NEW ORLEANS — Mike Krzyzewski is leaving college coaching at some point in the next few days, but Duke’s Hall of Fame coach has plenty of opinions about where the sport — the industry that’s been his life’s work — is heading.
For the second day in a row, Krzyzewski used his Final Four news conference to discuss the NCAA’s changing landscape and its leadership structure.
“I think we’re all frustrated,” Krzyzewski said, one day ahead of Duke’s Final Four showdown with rival North Carolina. “And that’s good, because if you’re frustrated it means then all constituents want change.”
Frequently over the past few years, including the 10 months since he announced he would retire following this basketball season, the 75-year-old Krzyzewski has criticized a lack of leadership as the NCAA goes through what can only be described as a constitutional crisis.
State legislatures around the country passed laws allowing college athletes to profit off their name, image and likeness, which previously violated NCAA amateurism rules. In response, the NCAA hurriedly changed its bylaws last July so such arrangements wouldn’t impact a player’s eligibility.
Coach K has questions
On Thursday, Krzyzewski’s Final Four news conference preceded NCAA president Mark Emmert’s annual meeting with reporters at the event where he discusses the state of college sports.
Asked if he would stick around to hear Emmert’s thoughts, Krzyzewski said he had a team to coach. But he did share questions he would ask Emmert.
“I think the very first one is, where are we going? And who is going to be in charge?” Krzyzewski said. “Not that I’m saying that he shouldn’t be. But what are we doing? What are we doing to make sure we’re taking care of all divisions that are under your roof — men, women, all sports, those that make money and those that just make men and women out of people. And probably that’s more important than the other, but you have to do that.
“So there’s balance. And we’re understanding that everyone cannot be treated the same. That doesn’t mean that everyone’s not treated fairly. And it’s a new day that should have been a new day decades ago. So we’ve got a lot to make up for.”
That last comment is one that Krzyzewski has frequently trotted out. He said changes should have been made the NCAA incrementally over the past 30 years that would have been easier to digest. Instead, the organization is going through massive changes all at once, including NIL but also the new transfer rules which allow, in most cases, players to change schools without sitting out a season of competition.
Mark Emmert responds
A new constitution was drawn up last year and approved earlier this year.
“That’s nerve-racking and angst-filled, but it’s also very exciting,” Emmert said. “And I think it’s going to provide some key opportunities for students.
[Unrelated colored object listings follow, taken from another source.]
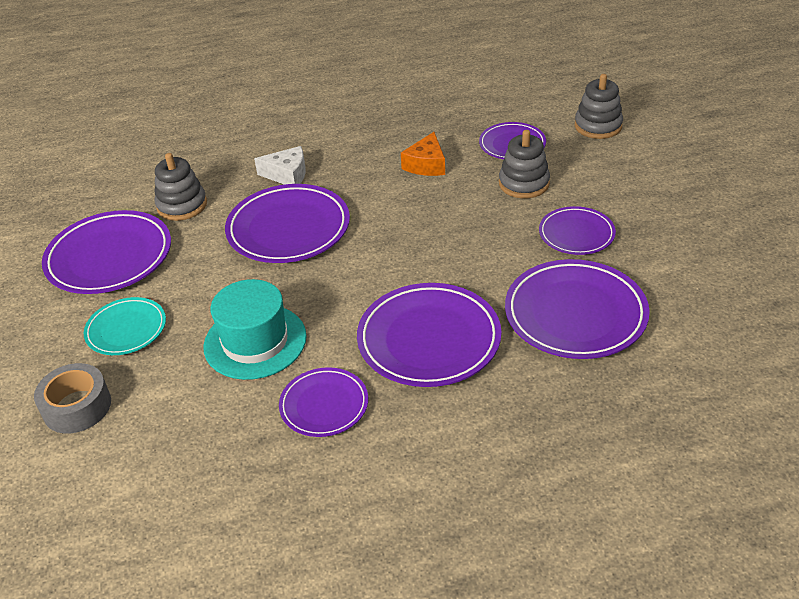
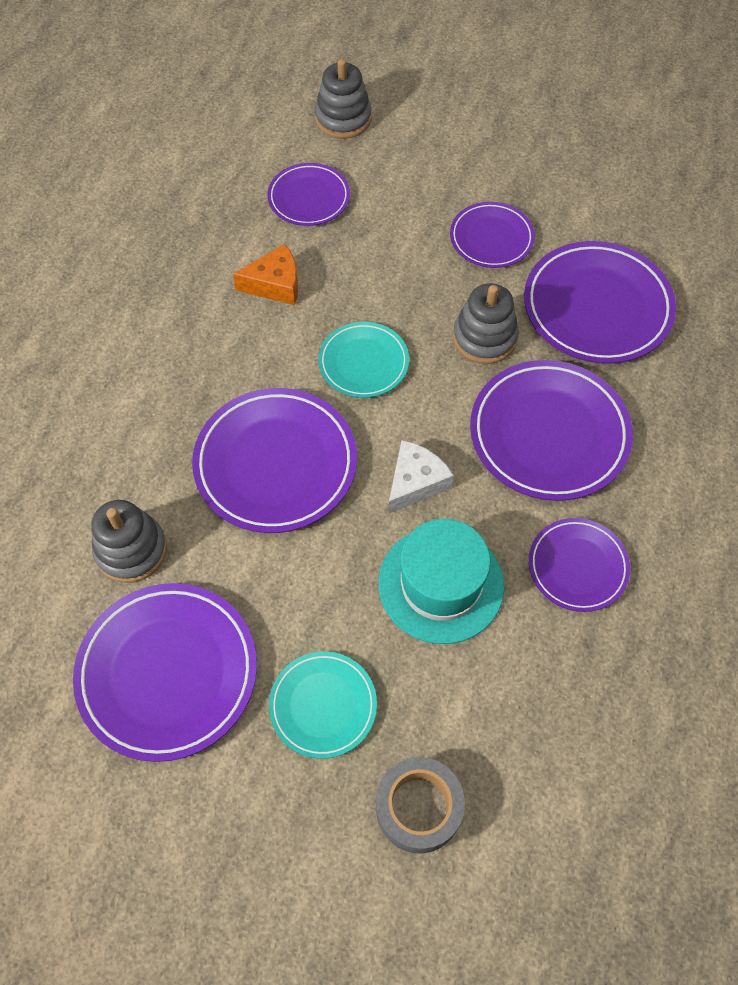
camera: 60 degrees left, 20 degrees up
(287, 175) = (171, 415): white cheese -> white cheese (415, 482)
(402, 227) = (363, 363): none -> turquoise plate
(426, 165) = (275, 284): orange cheese -> orange cheese turned 60 degrees counterclockwise
(524, 183) = (381, 228): grey stacking toy -> grey stacking toy (484, 338)

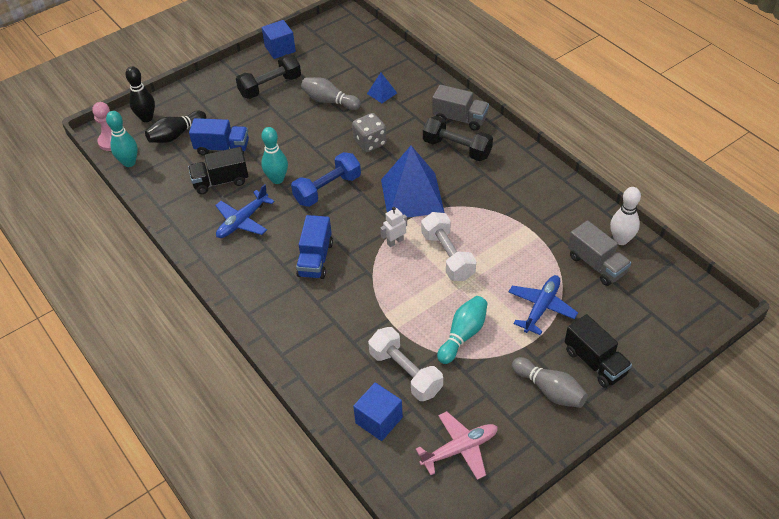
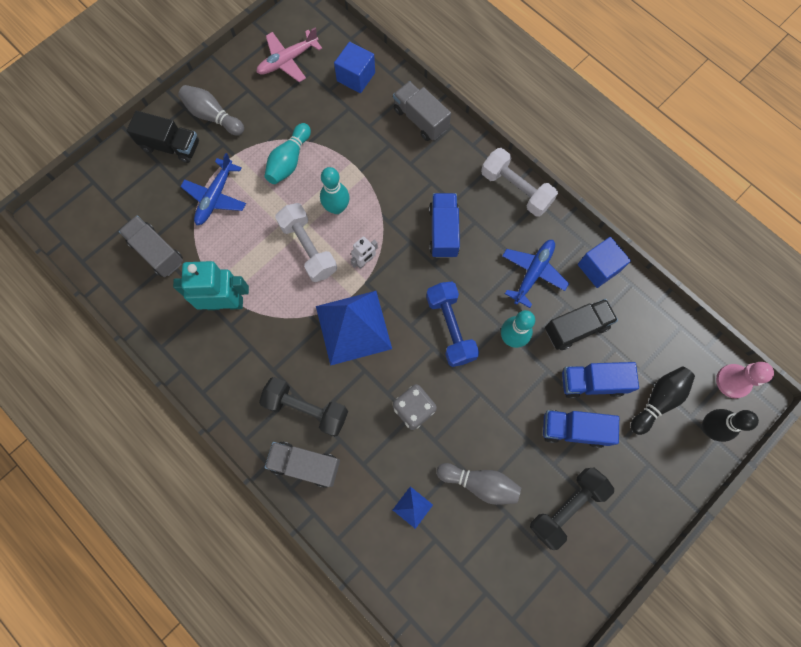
camera: 170 degrees right, 25 degrees up
(129, 162) = (695, 347): turquoise bowling pin -> turquoise bowling pin (337, 207)
(248, 124) = (574, 429): none -> blue truck
(280, 49) = (576, 596): blue cube -> blue cube (598, 268)
(313, 364) = (420, 119): none -> grey truck
(327, 189) = (450, 328): blue dumbbell -> blue dumbbell turned 60 degrees counterclockwise
(405, 372) = (338, 120): white dumbbell -> white dumbbell (516, 189)
(527, 221) = (225, 303): none -> turquoise robot
(595, 362) = (171, 146): black truck -> black truck turned 150 degrees clockwise
(621, 240) = (127, 286): white bowling pin -> none

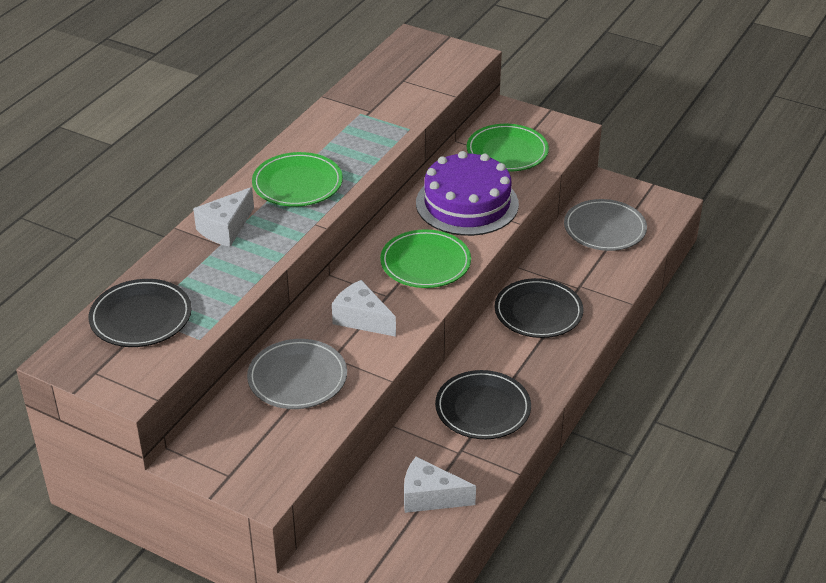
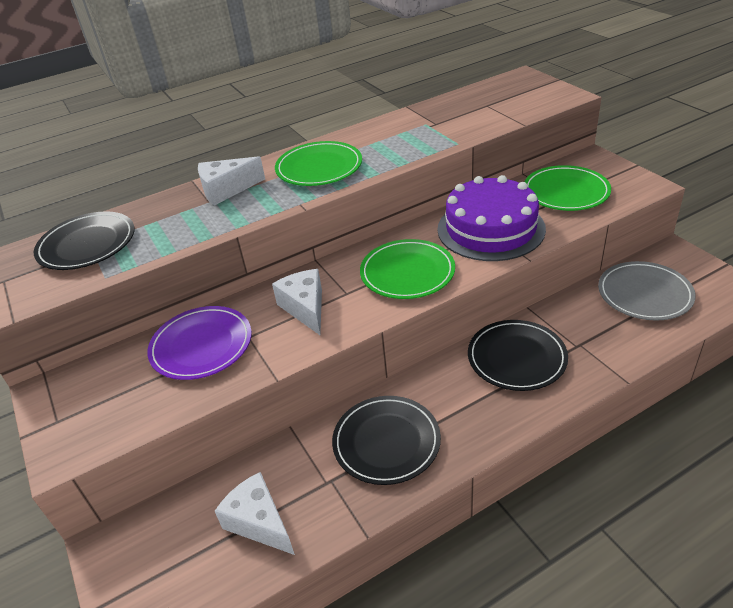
camera: 35 degrees right, 0 degrees up
(297, 378) = (201, 346): grey plate -> purple plate

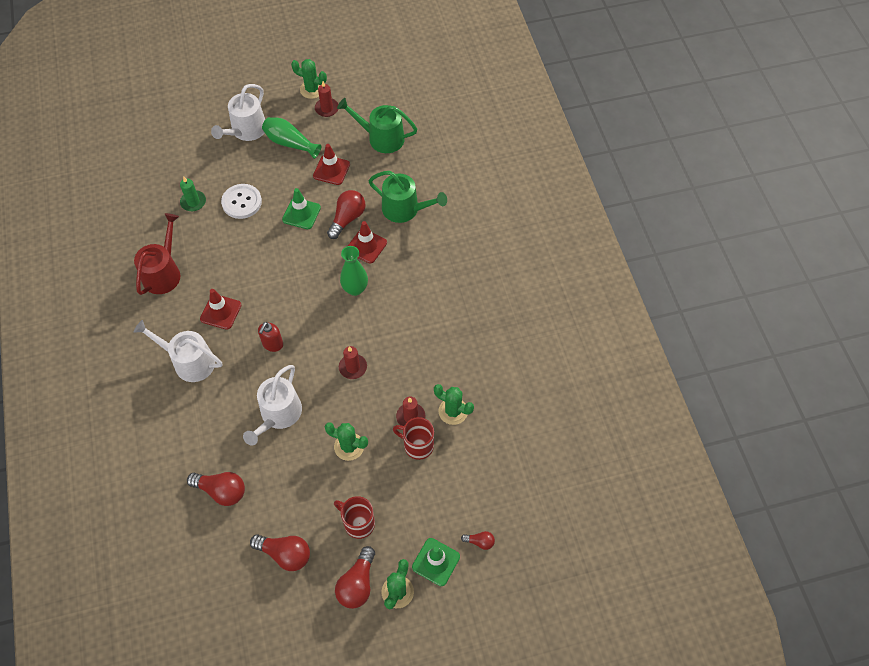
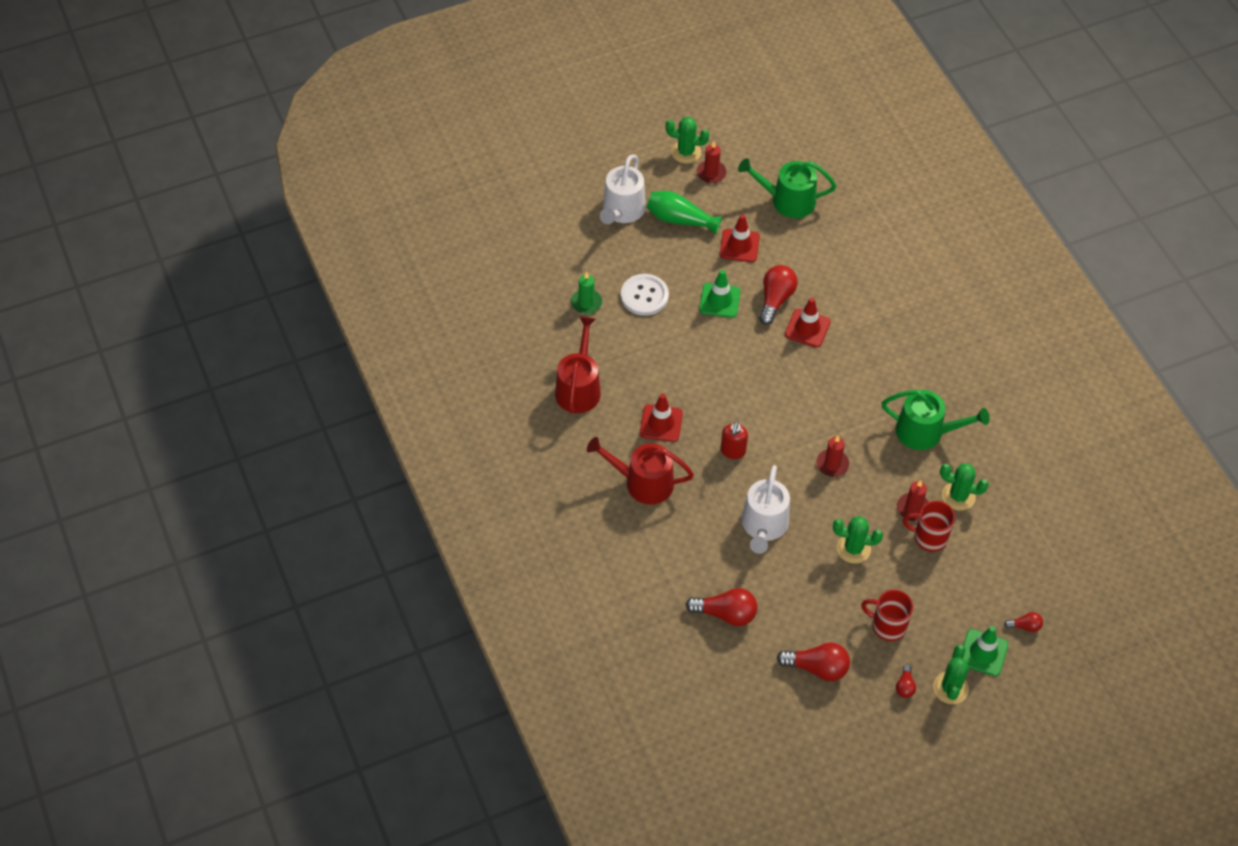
camera: 10 degrees left, 5 degrees down
(189, 362) = (643, 482): white watering can -> red watering can
(355, 289) = (809, 378): green vase -> none
(357, 583) = (905, 686): red light bulb -> red light bulb, size x0.53
(405, 209) = (839, 281): green watering can -> green watering can (925, 432)

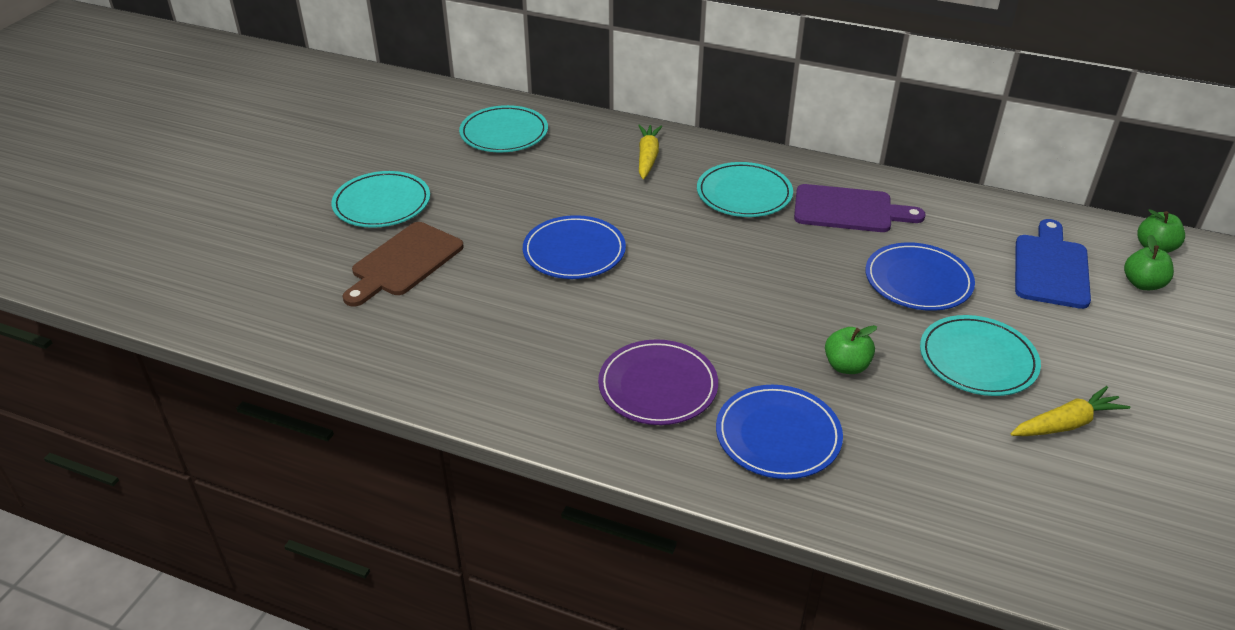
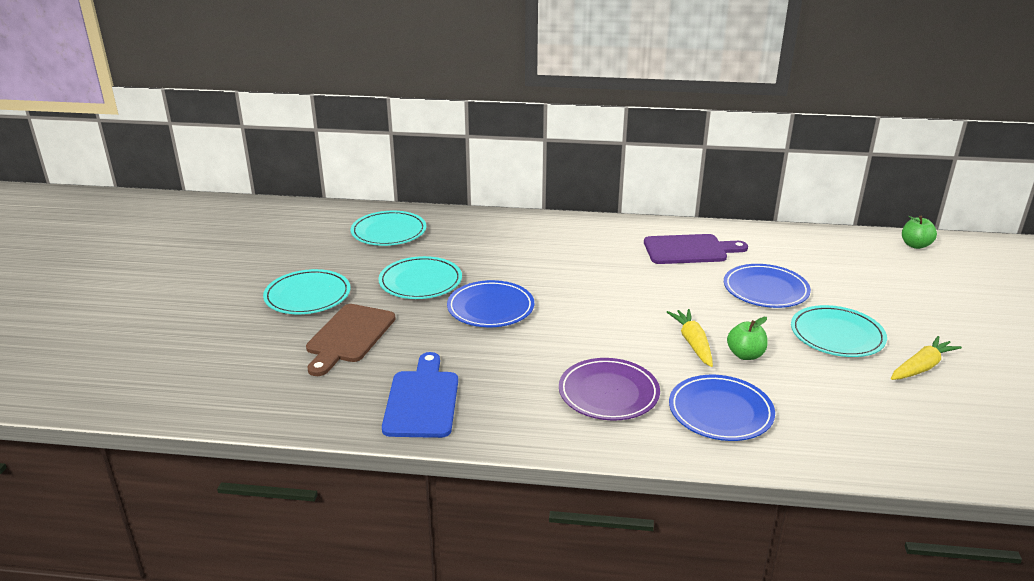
camera: 15 degrees left, 10 degrees down
(647, 157) = (516, 234): yellow carrot -> yellow carrot (693, 343)
(744, 194) = (604, 249): turquoise plate -> turquoise plate (420, 282)
(1050, 268) = (853, 268): blue cutting board -> blue cutting board (422, 400)
(1142, 284) = (920, 269): green apple -> none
And at the end of the day that’s the single most important thing here.”
Emmert was then asked about Krzyzewski’s question — Where are we going? — and provided an answer.
“We’re at a place of a huge disjuncture, if you will, around college sports,” Emmert said. “This is just my opinion, we have a relatively short window of time during which the schools, especially in Division I, need to decide what they want — and this is where Congress needs to come in as well — what they want the relationship between student-athletes and their schools to be, what the governance structures can be currently in the legal environment, and similarly how the rules and structures at a national level, at a divisional level, at a conference level, can be made and should be made.”
A 1969 West Point graduate who retired from his Army commission in 1974 as a captain, Krzyzewski suggested the NCAA fall back on the military’s approach to handling issues, which isn’t so much top down.
“A squad leader takes care of what’s happening in the squad,” Krzyzewski said. “A company commander takes care — the general doesn’t take care of all of those things because then that general is covered with minutia. It’s not minutia at the squad level because it can end up being something big.
“I hope I make a little bit of sense. I’m not blasting anybody. I’m saying, come on, do this the right way, though. And I don’t see it happening that way. And the only way you do that is to understand the people on the ground.
“You have got to listen to the coaches of each of these sports. They represent the players. OK? And know what’s happening. Otherwise, you have absent congressmen who never know what the hell’s happening in their district.”